As a matter of fact, it was not until the Iron Curtain – the wall that separated the Soviet Union-belonging and the liberated half of Berlin – came down that the city would be re-appointed its capital status in 1990. The city attracted radicals, critics of capitalism and military, or otherwise free-spirited individuals uninterested in participating in the conventional economy. Life was as cheap as it was rough, thus helping anti-authoritarian and/or music-subcultures emerge and flourish from within the abandoned factories and warehouses they turned into temples of hedonism.


This bohemian legacy sustains Berlin’s image as a financially attainable playground for rejects, outcasts and virtuosos alike, from in and outside of Germany. Sure, the face of rebellion may have altered, its sentiments diffused into the mainstream, but as much as it is a city of virtue, Berlin simply cannot help but be soaked in irony too, enjoyably so – humorous to most, whilst giving the more profound revolutionaries of today something to vent about. How else would one tolerate the cohorts of creatives that wine and dine at Soho House or Grill Royale, demanding a "redistribution of wealth" as they gently retrieve a tiny vial of jagged cocaine from the depths of their designer handbags to launch into their sinuses in the bathroom stall? Know too that there are probably few spots on Planet Earth with a comparable density of bourgeois-leftist trust-fund-babies, DJs, freelance graphic designers, photographers and misunderstood (tattoo) artists.

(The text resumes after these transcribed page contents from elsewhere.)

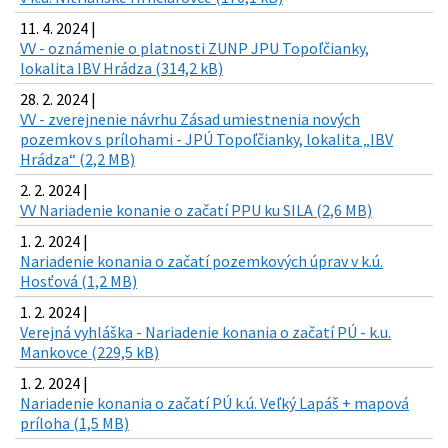
11. 4. 2024 |
VV - oznámenie o platnosti ZUNP JPU Topoľčianky,
lokalita IBV Hrádza (314,2 kB)
28. 2. 2024 |
VV - zverejnenie návrhu Zásad umiestnenia nových
pozemkov s prílohami - JPÚ Topoľčianky, lokalita „IBV
Hrádza“ (2,2 MB)
2. 2. 2024 |
VV Nariadenie konanie o začatí PPU ku SILA (2,6 MB)
1. 2. 2024 |
Nariadenie konania o začatí pozemkových úprav v k.ú.
Hosťová (1,2 MB)
1. 2. 2024 |
Verejná vyhláška - Nariadenie konania o začatí PÚ - k.u.
Mankovce (229,5 kB)
1. 2. 2024 |
Nariadenie konania o začatí PÚ k.ú. Veľký Lapáš + mapová
príloha (1,5 MB)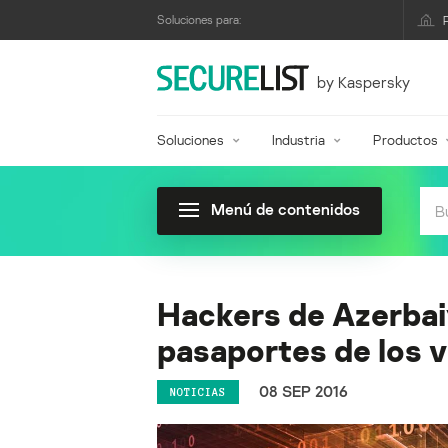
Soluciones para:
by Kaspersky
Soluciones
Industria
Productos
Menú de contenidos
Hackers de Azerbai
pasaportes de los v
08 SEP 2016
NOTICIAS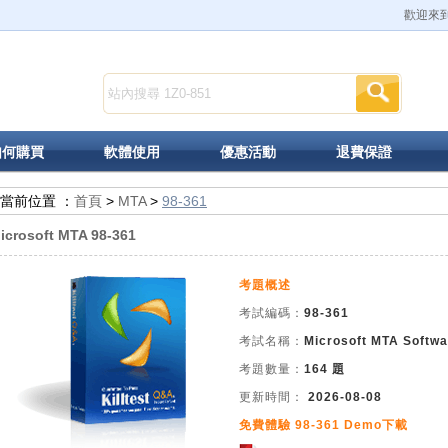
歡迎來到K
如何購買
軟體使用
優惠活動
退費保證
當前位置 ：
首頁
>
MTA
>
98-361
icrosoft MTA 98-361
考題概述
考試編碼：
98-361
考試名稱：
Microsoft MTA Softw
考題數量：
164 題
更新時間：
2026-08-08
免費體驗 98-361 Demo下載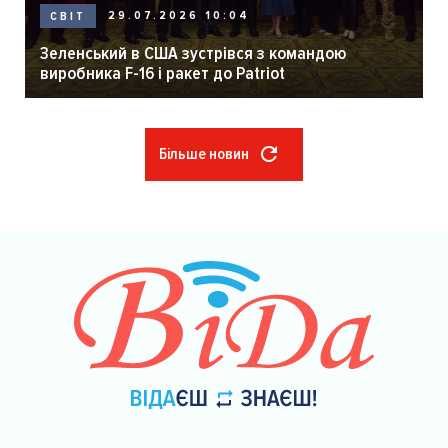
29.07.2026 10:04
СВІТ
Зеленський в США зустрівся з командою
виробника F-16 і ракет до Patriot
Більше новин
Розбивка
на
сторінки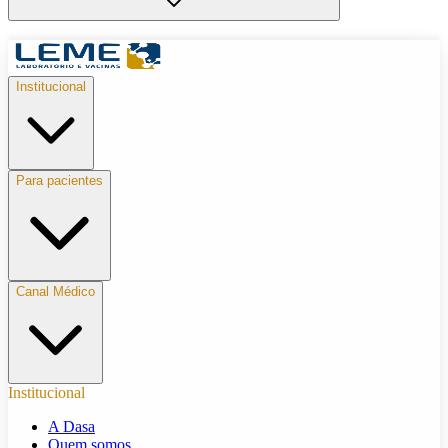
Institucional
Para pacientes
Canal Médico
Institucional
A Dasa
Quem somos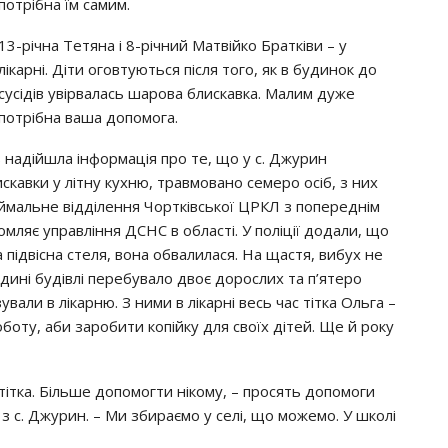
потрібна їм самим.
13-річна Тетяна і 8-річний Матвійко Братківи – у
лікарні. Діти оговтуються після того, як в будинок до
сусідів увірвалась шарова блискавка. Малим дуже
потрібна ваша допомога.
в надійшла інформація про те, що у с. Джурин
скавки у літну кухню, травмовано семеро осіб, з них
риймальне відділення Чортківської ЦРКЛ з попереднім
мляє управління ДСНС в області. У поліції додали, що
підвісна стеля, вона обвалилася. На щастя, вибух не
ині будівлі перебувало двоє дорослих та п’ятеро
зували в лікарню. З ними в лікарні весь час тітка Ольга –
боту, аби заробити копійку для своїх дітей. Ще й року
 і тітка. Більше допомогти нікому, – просять допомоги
з с. Джурин. – Ми збираємо у селі, що можемо. У школі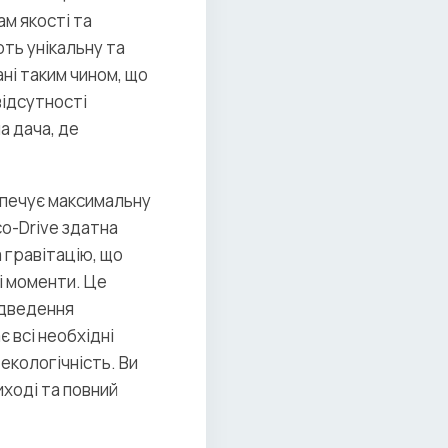
м якості та
ть унікальну та
ні таким чином, що
відсутності
а дача, де
езпечує максимальну
o-Drive здатна
 гравітацію, що
і моменти. Це
ідведення
 всі необхідні
екологічність. Ви
иході та повний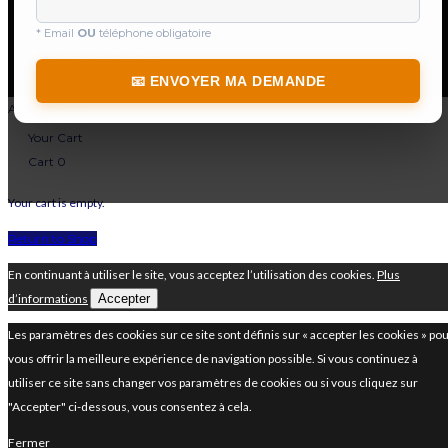
Nous contacter
Qui sommes-nous
* Email
OU
téléphone obligatoire
📚
Blog & actualités
📧 ENVOYER MA DEMANDE
Added to cart
Your Cart
Cart
0
Your cart is empty.
Return to Shop
En continuant à utiliser le site, vous acceptez l’utilisation des cookies.
Plus
d’informations
Accepter
Les paramètres des cookies sur ce site sont définis sur « accepter les cookies » po
vous offrir la meilleure expérience de navigation possible. Si vous continuez à
utiliser ce site sans changer vos paramètres de cookies ou si vous cliquez sur
"Accepter" ci-dessous, vous consentez à cela.
Fermer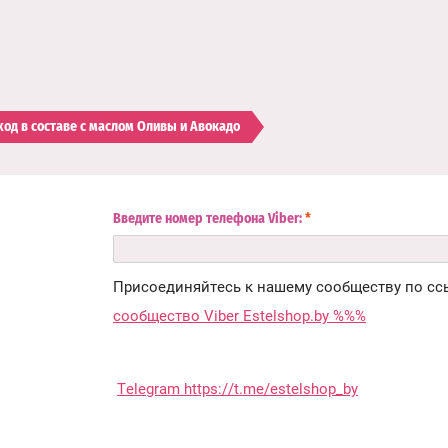
од в составе с маслом Оливы и Авокадо
Введите номер телефона Viber:
*
Присоединяйтесь к нашему сообществу по сс
сообщество Viber Estelshop.by %%%
Telegram https://t.me/estelshop_by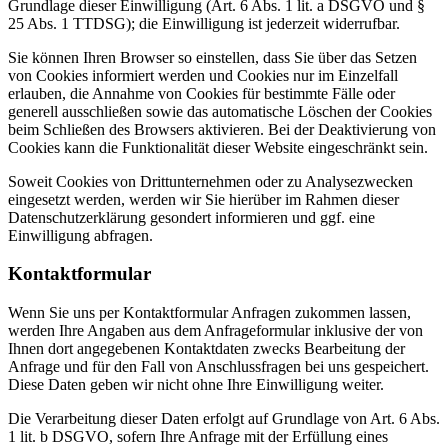
Grundlage dieser Einwilligung (Art. 6 Abs. 1 lit. a DSGVO und §
25 Abs. 1 TTDSG); die Einwilligung ist jederzeit widerrufbar.
Sie können Ihren Browser so einstellen, dass Sie über das Setzen
von Cookies informiert werden und Cookies nur im Einzelfall
erlauben, die Annahme von Cookies für bestimmte Fälle oder
generell ausschließen sowie das automatische Löschen der Cookies
beim Schließen des Browsers aktivieren. Bei der Deaktivierung von
Cookies kann die Funktionalität dieser Website eingeschränkt sein.
Soweit Cookies von Drittunternehmen oder zu Analysezwecken
eingesetzt werden, werden wir Sie hierüber im Rahmen dieser
Datenschutzerklärung gesondert informieren und ggf. eine
Einwilligung abfragen.
Kontaktformular
Wenn Sie uns per Kontaktformular Anfragen zukommen lassen,
werden Ihre Angaben aus dem Anfrageformular inklusive der von
Ihnen dort angegebenen Kontaktdaten zwecks Bearbeitung der
Anfrage und für den Fall von Anschlussfragen bei uns gespeichert.
Diese Daten geben wir nicht ohne Ihre Einwilligung weiter.
Die Verarbeitung dieser Daten erfolgt auf Grundlage von Art. 6 Abs.
1 lit. b DSGVO, sofern Ihre Anfrage mit der Erfüllung eines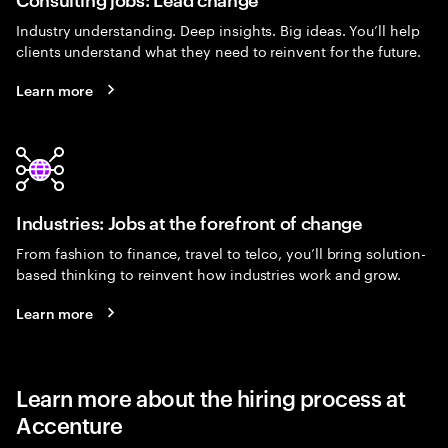
Industry understanding. Deep insights. Big ideas. You’ll help
clients understand what they need to reinvent for the future.
Learn more
Industries: Jobs at the forefront of change
From fashion to finance, travel to telco, you’ll bring solution-
based thinking to reinvent how industries work and grow.
Learn more
Learn more about the hiring process at
Accenture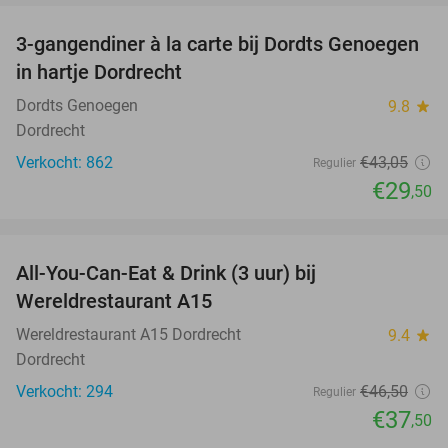
3-gangendiner à la carte bij Dordts Genoegen
31%
in hartje Dordrecht
Dordts Genoegen
9.8
star
Dordrecht
Verkocht: 862
€43
,05
Regulier
€29
,50
favorite_border
All-You-Can-Eat & Drink (3 uur) bij
19%
Wereldrestaurant A15
Wereldrestaurant A15 Dordrecht
9.4
star
Dordrecht
Verkocht: 294
€46
,50
Regulier
€37
,50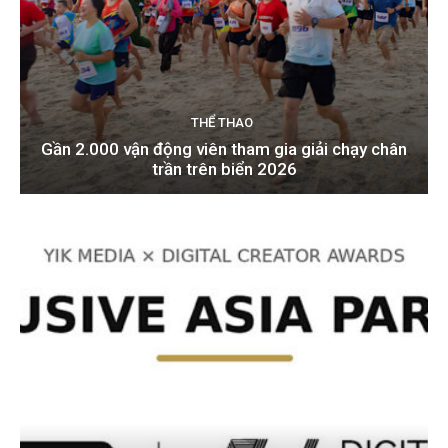
THỂ THAO
Gần 2.000 vận động viên tham gia giải chạy chân
trần trên biển 2026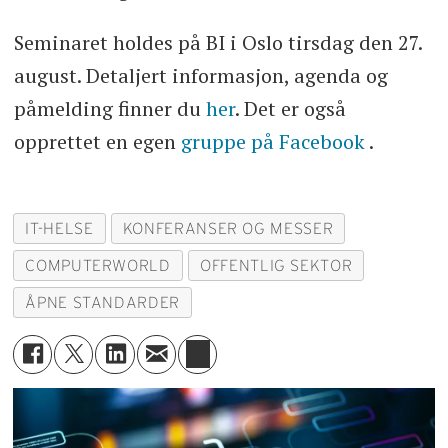
Seminaret holdes på BI i Oslo tirsdag den 27.
august. Detaljert informasjon, agenda og
påmelding finner du
her
. Det er også
opprettet en egen
gruppe på Facebook
.
IT-HELSE
KONFERANSER OG MESSER
COMPUTERWORLD
OFFENTLIG SEKTOR
ÅPNE STANDARDER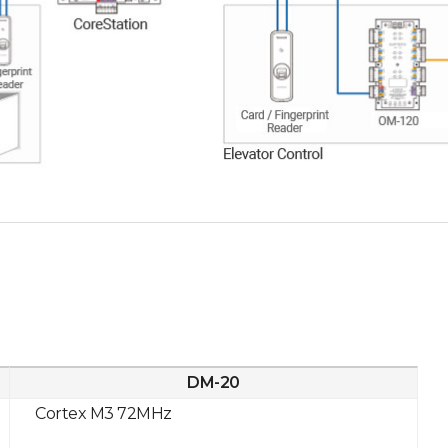
DM-20
Cortex M3 72MHz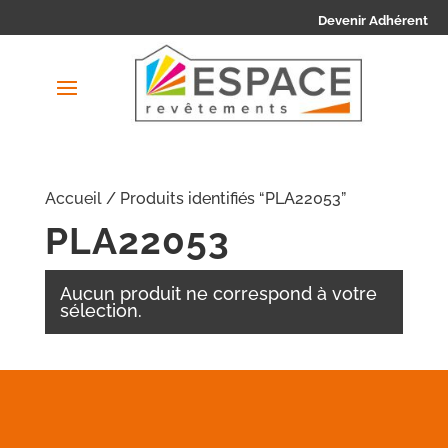
Devenir Adhérent
Accueil
/ Produits identifiés “PLA22053”
PLA22053
Aucun produit ne correspond à votre
sélection.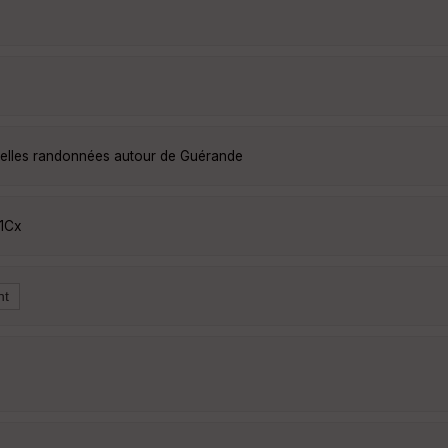
belles randonnées autour de Guérande
r1Cx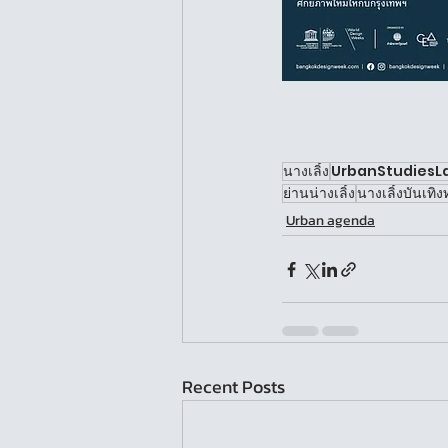
นางเลิ้ง
UrbanStudiesL
ย่านน่างเลิ้ง
นางเลิ้งบันเทิง
Urban agenda
Recent Posts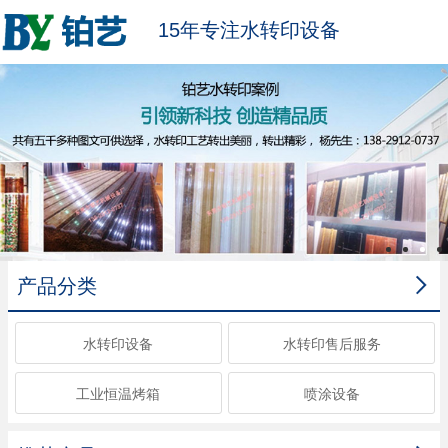
15年专注水转印设备

产品分类
水转印设备
水转印售后服务
工业恒温烤箱
喷涂设备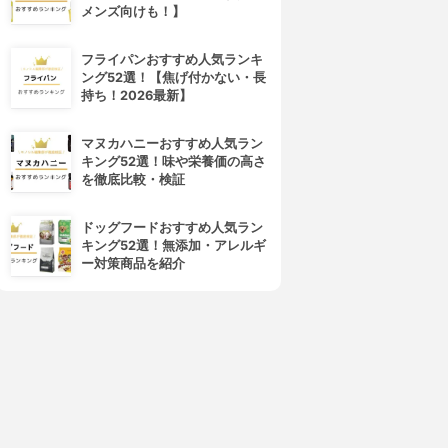
メンズ向けも！】
フライパンおすすめ人気ランキ
ング52選！【焦げ付かない・長
持ち！2026最新】
マヌカハニーおすすめ人気ラン
キング52選！味や栄養価の高さ
を徹底比較・検証
ドッグフードおすすめ人気ラン
キング52選！無添加・アレルギ
ー対策商品を紹介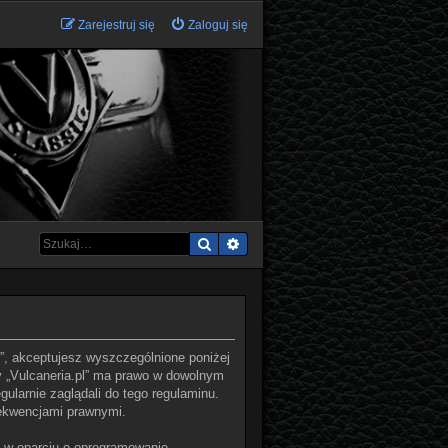
Zarejestruj się
Zaloguj się
Szukaj
Wyszukiwanie zaawansowane
.pl”, akceptujesz wyszczególnione poniżej
ny „Vulcaneria.pl” ma prawo w dowolnym
ularnie zaglądali do tego regulaminu.
sekwencjami prawnymi.
ą w oparciu o oprogramowanie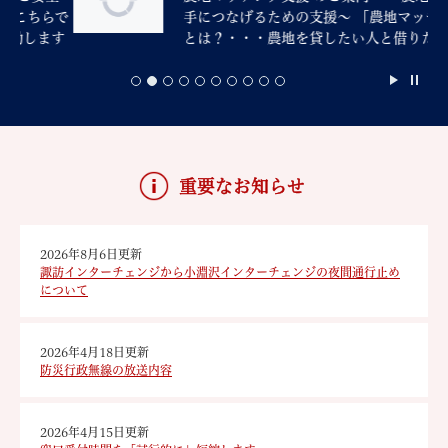
らで
手につなげるための支援～ 「農地マッチング」
す
とは？・・・農地を貸したい人と借りたい人を
結びつける仕組みです。 (1)農地を貸したい
方・借りたい方は・・・ →役場産業課農政
係（農業委員会事務局）へご相談ください。
農地マッチングのフロー [PDFファイル
本
／310KB] (2)集落支援員・農業委員会事務
文
局が相談受付します。 ...
重要なお知らせ
2026年8月6日更新
諏訪インターチェンジから小淵沢インターチェンジの夜間通行止め
について
2026年4月18日更新
防災行政無線の放送内容
2026年4月15日更新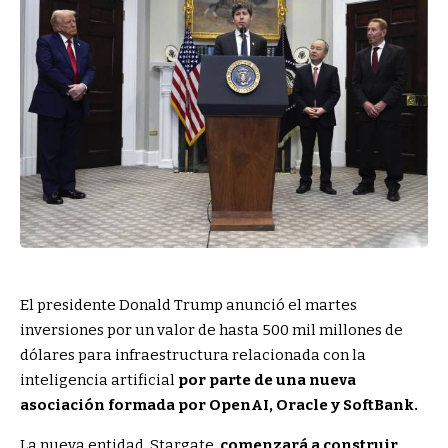
El presidente Donald Trump anunció el martes
inversiones por un valor de hasta 500 mil millones de
dólares para infraestructura relacionada con la
inteligencia artificial
por parte de una nueva
asociación formada por OpenAI, Oracle y SoftBank.
La nueva entidad, Stargate,
comenzará a construir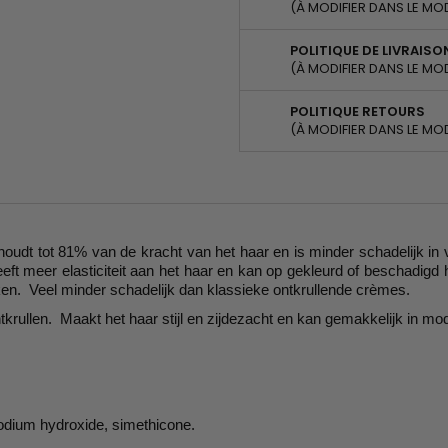
(À MODIFIER DANS LE MO
POLITIQUE DE LIVRAISO
(À MODIFIER DANS LE MO
POLITIQUE RETOURS
(À MODIFIER DANS LE MO
udt tot 81% van de kracht van het haar en is minder schadelijk in v
eft meer elasticiteit aan het haar en kan op gekleurd of beschadigd
ken. Veel minder schadelijk dan klassieke ontkrullende crèmes.
ntkrullen. Maakt het haar stijl en zijdezacht en kan gemakkelijk in m
 sodium hydroxide, simethicone.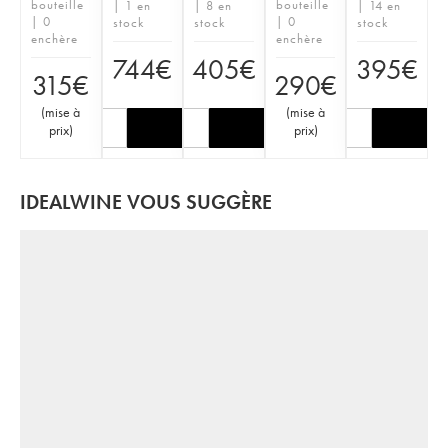
bouteille
bouteille
| 1 en
| 8 en
| 14 en
| 0
| 0
stock
stock
stock
enchère
enchère
744
€
405
€
395
€
315
€
290
€
(
mise à
(
mise à
prix
)
prix
)
IDEALWINE VOUS SUGGÈRE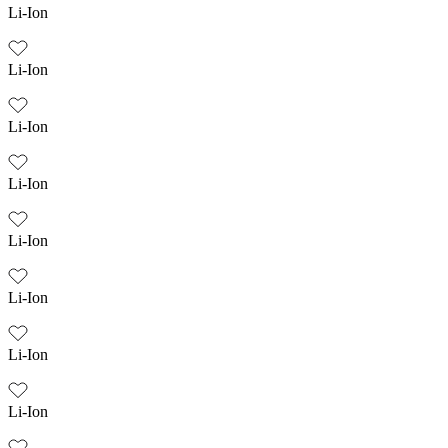
Li-Ion
Li-Ion
Li-Ion
Li-Ion
Li-Ion
Li-Ion
Li-Ion
Li-Ion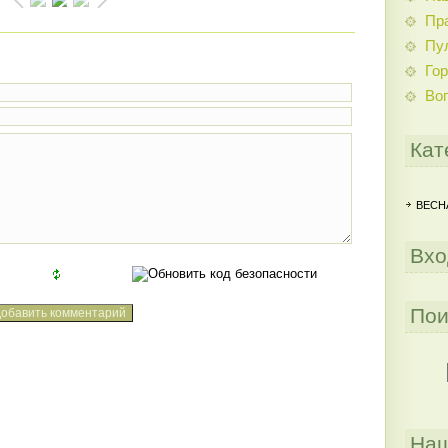
Пр
Пу
Гор
Во
Кат
ВЕСНА
Вхо
Пои
Наш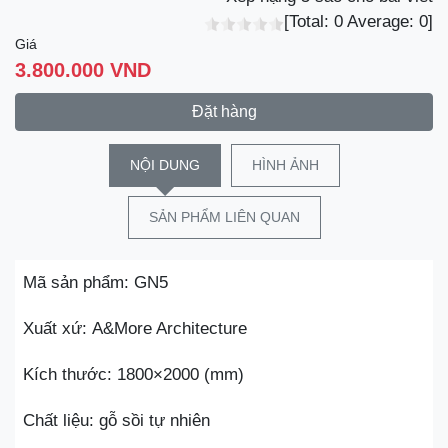
[Total:
0
Average:
0
]
Giá
3.800.000 VND
Đặt hàng
NỘI DUNG
HÌNH ẢNH
SẢN PHẨM LIÊN QUAN
Mã sản phẩm: GN5
Xuất xứ: A&More Architecture
Kích thước: 1800×2000 (mm)
Chất liệu: gỗ sồi tự nhiên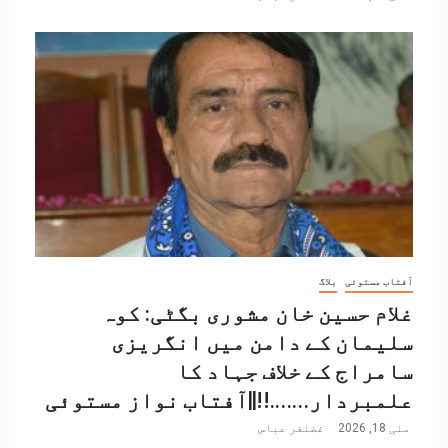
آفتاب مستوئی
بلاگ
غلام حسین خان مشوری بگٹی: کوہ
سلیمان کے دامن میں انگریزی
سامراج کے خلاف جہاد کا
علمبردار…….!!||آفتاب نواز مستوئی
مئی 18, 2026
غضنفر عباس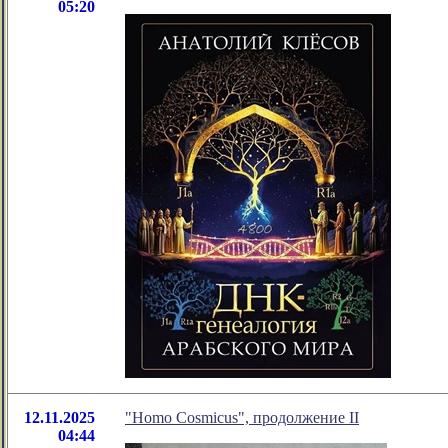
05:20
12.11.2025
"Homo Cosmicus", продолжение II
04:44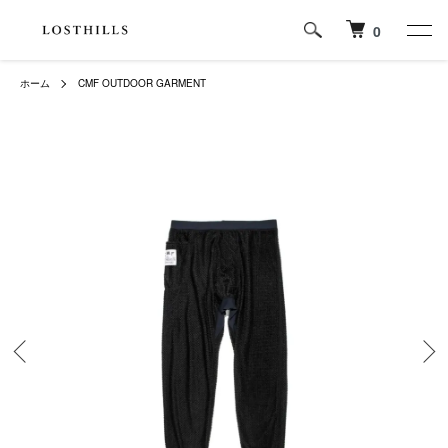
0
ホーム
CMF OUTDOOR GARMENT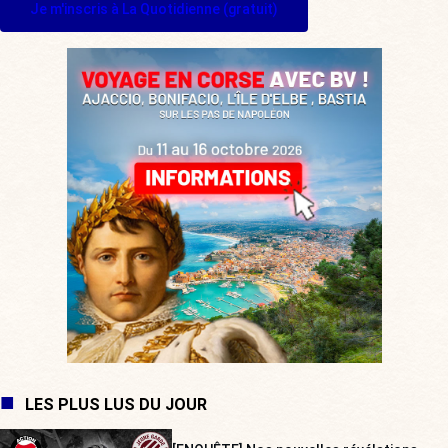
Je m'inscris à La Quotidienne (gratuit)
LES PLUS LUS DU JOUR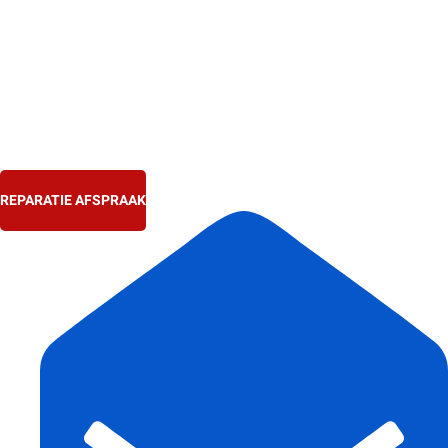
Ga
naar
de
inhoud
REPARATIE AFSPRAAK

Jokes – or are they? – aside, these days, Berlin is still a highly politicised city, with its people very vocal, very practical, and a cultural agenda aiming to rectify 20th century wrongdoings by reminding us of them. Take, for instance, the Holocaust memorial close to Brandenburger Tor. 2700 maze-like pillars lead to an underground museum that holds information on Jews murdered by Nazi-era genocide – perhaps the most abstract yet most famous structure of its kind. As the monoliths creep in on the spectator wandering deeper into their orbit, there is a sense of remorseful discomfort evoked, crucial to transporting this site’s powerful message. Another demonstration of meshing yesterday’s sinister with tomorrow’s more hopeful symbolism can be witnessed on the Museumsinsel’s (Museum Island) Neue Museum, which, prior to its restoration by David Chipperfield, was a sheer carcass. Laying bare the scars of warfare, bullet holes in its facade as cautionary keepsakes, it showcases a symbiosis of history and the contemporary – one of the few things characteristically Berlin. Paying attention to mementos like these will help colourize your picture of Berlin beyond Dildoking, dark rooms and Spätis. Not that those things aren’t fun, but fine-tune yourself too, to detect the minor and major, marvellous and tragic innuendos that separate the commodified from the authentic layers of the time-warped onion that is Berlin.